I don’t know if anyone anticipated Paul Manafort receiving such a vast downward revision from the sentencing guidelines – just under four years when federal sentencing guidelines leaned toward more than twenty (19-24 years). But if there was a judge who was going to wrench the scales in Manafort’s favor it was going to be Judge Ellis. During the trial Ellis made no effort to hide his sympathy for Manafort and hostility toward the government’s case. He attacked the government’s lawyering. He attacked the government’s case. He questioned the existence of the Special Counsel’s office itself. It came up again and again. Ellis was even compelled on to rule against his own manifest partiality in at least one instance.

Ellis sang a similar tune at sentencing. He called the recommendation “excessive”. He praised Manafort for being “a generous person” who was “involved in lots of good things” and for living “an otherwise blameless life.” One might be excused for thinking Ellis had been giving Manafort a job recommendation rather than a sentence for a list of felonies.

No one should go to jail for being a sleazy huckster. But saying Paul Manafort had lived a “blameless life” is an almost comical verdict for a man who is widely recognized as one of the creators of the modern influence peddling trade and who worked for some of the shadiest dictators in the world. If anything I think Ellis did us a favor by not only showing his cards but shoving them in our collective faces. He left no doubt that he was on Manafort’s side throughout the trial and down until today. The sentence is rightly seen in that light.

There’s no way this isn’t hitting the sentencing jackpot for Manafort. The problem for him is that he needs to hit the jackpot twice. He gets sentenced next week with a similar sentencing recommendation in Washington, DC. And, unlike Judge Ellis, Judge Amy Berman Jackson wasn’t blowing Manafort kisses at trial.


https://talkingpointsmemo.com/edblog/the-manafort-sentence


He praised Manafort for being “a generous person” who was “involved in lots of good things” and for living “an otherwise blameless life.”

Yup, he was involved in lots of good things. A real humani-f'ing-tarian.  


GL2 said:
He praised Manafort for being “a generous person” who was “involved in lots of good things” and for living “an otherwise blameless life.”
Yup, he was involved in lots of good things.

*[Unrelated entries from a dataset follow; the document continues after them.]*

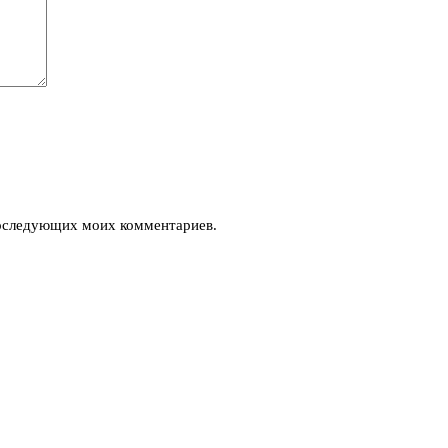
 последующих моих комментариев.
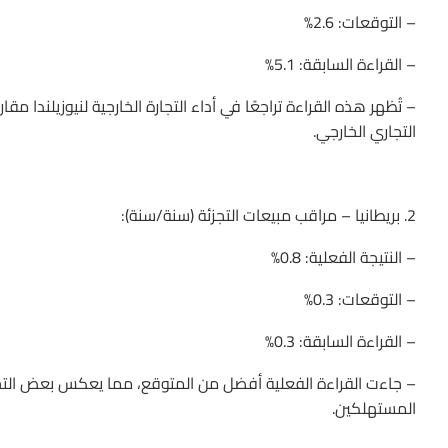
– التوقعات: 2.6%
– القراءة السابقة: 5.1%
– تُظهر هذه القراءة تراجعًا في أداء التجارة الخارجية لنيوزيلندا م
التجاري الخارجي.
2. بريطانيا – مراقب مبيعات التجزئة (سنة/سنة):
– النتيجة الفعلية: 0.8%
– التوقعات: 0.3%
– القراءة السابقة: 0.3%
– جاءت القراءة الفعلية أفضل من المتوقع، مما يعكس بعض التحسن
المستهلكين.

A real humani-f'ing-tarian.  

 I'd love to see a page on social media that listed the assorted crimes that have merited 4 year sentences,

I wonder if Judge Ellison has a twitter account.


I hope we're all getting started on our good deed doing, just in case we find ourselves in a similar situation one day.


doesn't "lived a blameless" life simply mean "he was never caught until recently"?


Some commentators said that such light sentences are usual for "white collar" crimes, but frankly I do not think it is the color of a person's "collar" that makes the difference.